Давно не было такого жаркого лета. Небо хранило в неприкосновенности яростную свою синеву. Над кирпичными домами висело раскаленное марево, на берегу Красной реки, возле плотины зной выжег кусты желтоцветных гелиотропов. На дне высушенных жарой индивидуальных ячеек копошились, ища хоть какой-нибудь прохлады под опавшими листьями, тощие квакши. Трамвайные вагоны, пробегая по узким улочкам, вздымали целые вихри горячего воздуха и пыли, и издали казалось, будто они чудовищно разбухли, напрочь перегородив дорогу. Проспекты были усыпаны облетевшими листьями шау, подметальщицы сгребали их метлами в огромные кучи.
После ночного перехода рота, в которой служил До, подошла к Ханою и заняла подготовленные заранее позиции около моста. Но едва расчеты развернулись на огневых рубежах, следующей же ночью был получен приказ перейти на новые позиции — поближе к электростанции. Участок, где были отрыты орудийные гнезда, укрытия и землянки, располагался на берегу, под плотиной, рядом с огородом, засаженным зелеными широколистными бананами, а дальше, за маленькой деревушкой, под песчаным откосом текла Красная река. Воды ее, отливавшие кирпичным цветом, напоминали огромное свежеокрашенное полотнище, расстеленное для просушки на солнце.
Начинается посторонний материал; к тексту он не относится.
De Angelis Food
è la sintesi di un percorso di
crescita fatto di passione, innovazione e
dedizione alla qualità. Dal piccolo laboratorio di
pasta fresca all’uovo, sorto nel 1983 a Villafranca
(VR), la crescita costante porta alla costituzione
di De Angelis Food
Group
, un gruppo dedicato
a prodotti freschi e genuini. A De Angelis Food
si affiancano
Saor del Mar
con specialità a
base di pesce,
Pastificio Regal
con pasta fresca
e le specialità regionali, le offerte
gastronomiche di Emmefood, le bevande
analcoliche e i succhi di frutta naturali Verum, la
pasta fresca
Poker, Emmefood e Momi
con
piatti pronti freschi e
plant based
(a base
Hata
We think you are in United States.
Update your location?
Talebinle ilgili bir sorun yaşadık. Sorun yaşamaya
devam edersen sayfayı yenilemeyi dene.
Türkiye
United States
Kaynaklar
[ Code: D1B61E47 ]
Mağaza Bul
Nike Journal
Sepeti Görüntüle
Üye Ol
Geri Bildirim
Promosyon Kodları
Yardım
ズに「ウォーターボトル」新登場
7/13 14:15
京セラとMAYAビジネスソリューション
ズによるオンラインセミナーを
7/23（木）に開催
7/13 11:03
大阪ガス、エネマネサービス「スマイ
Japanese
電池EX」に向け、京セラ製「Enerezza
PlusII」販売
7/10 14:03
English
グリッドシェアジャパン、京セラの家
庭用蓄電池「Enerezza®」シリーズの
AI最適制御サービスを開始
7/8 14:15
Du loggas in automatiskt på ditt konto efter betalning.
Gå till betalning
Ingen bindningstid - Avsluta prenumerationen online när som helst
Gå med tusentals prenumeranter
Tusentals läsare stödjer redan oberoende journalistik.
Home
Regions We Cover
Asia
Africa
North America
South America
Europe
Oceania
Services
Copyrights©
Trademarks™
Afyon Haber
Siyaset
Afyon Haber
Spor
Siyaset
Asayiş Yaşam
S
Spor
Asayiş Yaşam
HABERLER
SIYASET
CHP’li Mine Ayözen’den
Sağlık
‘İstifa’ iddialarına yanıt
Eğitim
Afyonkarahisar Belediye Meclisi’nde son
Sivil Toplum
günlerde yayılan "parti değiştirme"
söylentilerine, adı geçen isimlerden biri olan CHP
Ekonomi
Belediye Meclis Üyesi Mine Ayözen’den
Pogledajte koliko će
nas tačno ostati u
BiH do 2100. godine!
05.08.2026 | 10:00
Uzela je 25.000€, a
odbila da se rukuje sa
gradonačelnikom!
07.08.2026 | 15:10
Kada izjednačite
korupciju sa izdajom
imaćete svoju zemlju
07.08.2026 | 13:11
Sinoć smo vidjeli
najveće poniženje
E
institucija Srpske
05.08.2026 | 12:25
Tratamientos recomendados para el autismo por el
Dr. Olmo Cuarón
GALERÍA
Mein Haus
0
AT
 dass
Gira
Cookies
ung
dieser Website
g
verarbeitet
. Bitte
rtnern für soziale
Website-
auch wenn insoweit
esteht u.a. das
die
Когда закончилась установка орудий в гнездах и техника была приведена в боевую готовность, расчеты завалились спать прямо возле лафетов. Все было выполнено очень быстро, дела эти для солдат давно уже стали привычными, отработано каждое движение, каждая деталь. Наутро горожане, шагая по набережной, глянули вниз, на берег, и неожиданно увидели артиллерийские позиции, зенитки и деревянные самолетики на длинных шестах. За высокими брустверами, выложенными зеленым дерном, то и дело появлялись головы в касках; мелькали красные флажки командиров, указывавших направление огня, и следом за ними поворачивались прикрытые маскировочными листьями стволы. Листья бананов, уложенные на брезентовые кровли палаток, успели уже пожелтеть. Вот, пожалуй, и все, что могли разглядеть с набережной прохожие. Но все внимание и все помыслы солдат, привыкших денно и нощно находиться на земле, в окопах, были прикованы к небу. Прежде всего, важнее всего — небо! А уж потом, оторвав от него взгляд, солдаты глядели на широкую реку, спешившую к морю, на мост Лонгбиен — прямую линию, как бы нарочно проведенную, чтобы разграничить воду и небо. Неподалеку среди городских улиц высились одна подле другой трубы электростанции, невозмутимо выдыхавшие в небо клубы дыма. По ночам шум и грохот электростанции разносились особенно далеко. Вдобавок еще на водонапорной станции гулко шумела вода, и рокот ее настолько напоминал звук дождя, что спавшие в палатках солдаты вскакивали иной раз среди ночи и звали товарищей накрывать чехлами пушки. Но такое могло почудиться только спросонок. Майское небо и по ночам оставалось прозрачным и чистым; ярко горели звезды, и, если долго глядеть на них, звезд становилось все больше и больше. Над электростанцией по-прежнему поднимался дым: одно мутное облачко, второе, третье…
23
Имеются в виду уличные бои в Ханое 19 декабря 1946 г., когда французские войска, нарушив соглашение, атаковали правительственные здания и узловые пункты города; события эти послужили началом войны Сопротивления.